1) I have configured transactions using #Transactional annotation in service layer as:
#Transactional(readOnly=false, rollbackFor={DuplicateEmailException.class,DuplicateLoginIdException.class,IdentityException.class},propagation=Propagation.REQUIRES_NEW)
public void createUserProfile(UserProfile profile)
throws DuplicateEmailException, DuplicateLoginIdException,
IdentityException {
//Accessing DAO (implemented using HibernateDAOSupport)
identityDAO.createPrincipal(profile.getSecurityPrincipal());
try {
//Accessing DAO
userProfileDAO.createUserProfile(profile);
} catch (RuntimeException e) {
throw new IdentityException("UseProfile create Error", e);
}
}
2) My Transation Manager configuration / datasource is as follows :
<bean id="dataSource"
class="org.apache.commons.dbcp.BasicDataSource"
destroy-method="close">
<property name="driverClassName" value="com.mysql.jdbc.Driver" />
<property name="url"
value="jdbc:mysql://localhost:3306/ibmdusermgmt" />
<property name="username" value="root" />
<property name="password" value="root" />
<property name="defaultAutoCommit" value="false"/>
</bean>
<bean id="sessionFactory"
class="org.springframework.orm.hibernate3.LocalSessionFactoryBean">
<property name="dataSource" ref="dataSource" />
<property name="mappingLocations"
value="classpath*:hibernate/*.hbm.xml" />
<property name="hibernateProperties">
<prop key="hibernate.dialect">
org.hibernate.dialect.MySQLDialect
</prop>
<prop key="hibernate.query.substitutions">
true=1 false=0
</prop>
<prop key="hibernate.show_sql">true</prop>
<prop key="hibernate.use_outer_join">false</prop>
</props>
</property>
</bean>
<bean id="transactionManager"
class="org.springframework.orm.hibernate3.HibernateTransactionManager">
<property name="sessionFactory" ref="sessionFactory" />
</bean>
<tx:annotation-driven transaction-manager="transactionManager"/>
3) Test using main() method as follows :
public static void main(String[] args) {
ApplicationContext cnt=new ClassPathXmlApplicationContext("testAppContext.xml");
IUserProfileService upServ=(IUserProfileService)cnt.getBean("ibmdUserProfileService");
UserProfile up=UserManagementFactory.createProfile("testlogin");//
up.setAddress("address");
up.setCompany("company");
up.setTelephone("94963842");
up.getSecurityPrincipal().setEmail("security#email.com");
up.getSecurityPrincipal().setName("Full Name");
up.getSecurityPrincipal().setPassword("password");
up.getSecurityPrincipal().setSecretQuestion(new SecretQuestion("Question", "Answer"));
try {
upServ.createUserProfile(up);
} catch(Exception e){
e.printStackTrace();
}
As far as I know, MySQL's default storage engine MyISAM does not support transactions.
MySQL Server (version 3.23-max and all versions 4.0 and above) supports transactions with the InnoDB and BDB transactional storage engines.
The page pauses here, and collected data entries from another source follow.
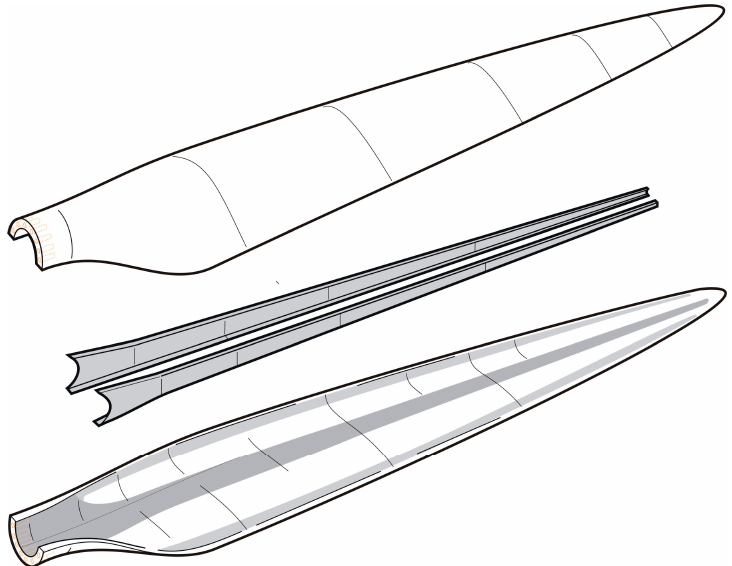
Figure 3. Schematics of the manufacturing of a wind turbine rotor blade by assemblage and bonding of two aeroshells and two shear webs (gray color indicates the primary load-carrying composites).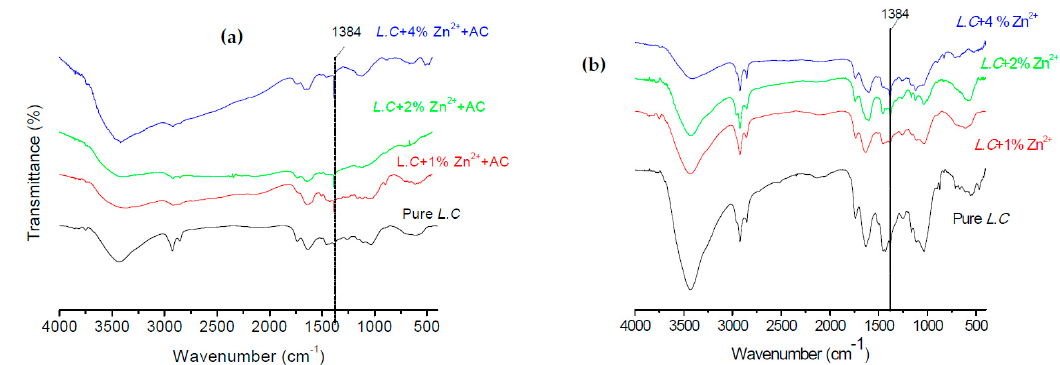
Figure 1. Spectrum of pure L.C and L.C + (1%, 2% and 4% Zn 2 + ) synthesized ( a ) in presence of alternating current (AC) and ( b ) in the absence of AC.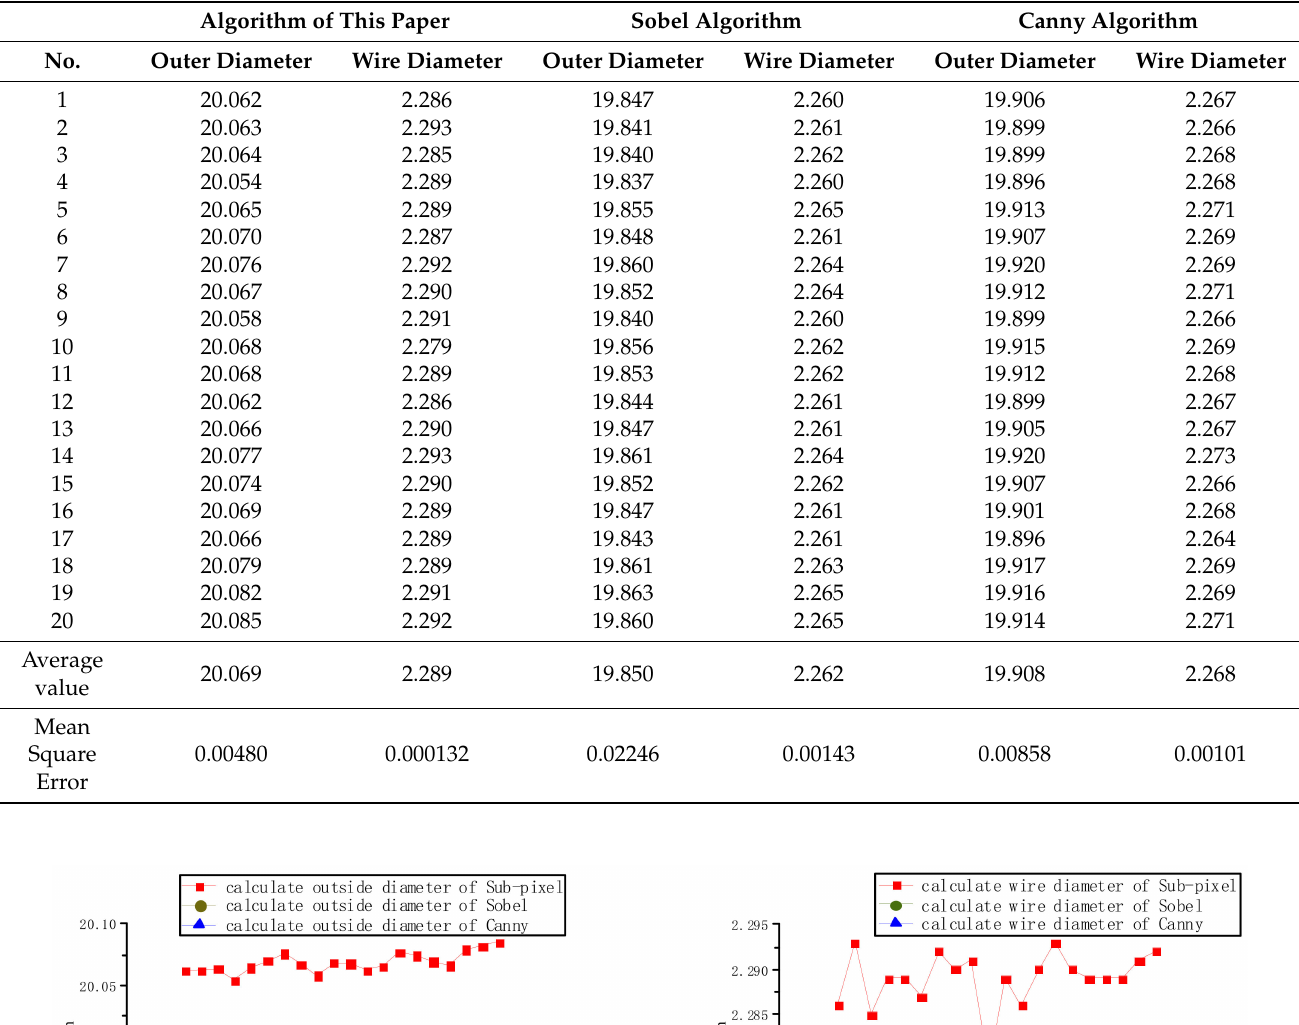
Table 2. Comparison table of measurement results of 20-mm O-ring.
InnoDB provides full ACID compliance. ... The other nontransactional storage engines in MySQL Server (such as MyISAM) follow a different paradigm for data integrity called “atomic operations.” In transactional terms, MyISAM tables effectively always operate in autocommit = 1 mode
In order to get transactions working, you'll have to switch your storage engine for those tables to InnoDB. You may also want to use Hibernate's MySQLInnodDBDialect if you generate your tables (hdm2ddl) from your mappings:
<prop key="hibernate.dialect">org.hibernate.dialect.MySQLInnoDBDialect</prop>
As mentioned by #gid, it's not a requirement for transactions though.
Yes. you can call transactional objects from main().
#sfussenegger is correct in that MyISAM doesn't support transactions, use of the MySQLDialect dialect doesn't exclude the use of transactions it only means that the hdm2ddl table generation will create InnoDB type tables. (which of course could be your issue).
Can you confirm you are using a transactional type table in MySQL?
Assuming this is true the next thing to do is get some debug output from org.springframework.transaction.support.AbstractPlatformTransactionManager. How to do this depends on which logging framework you are using but it should be straight forward.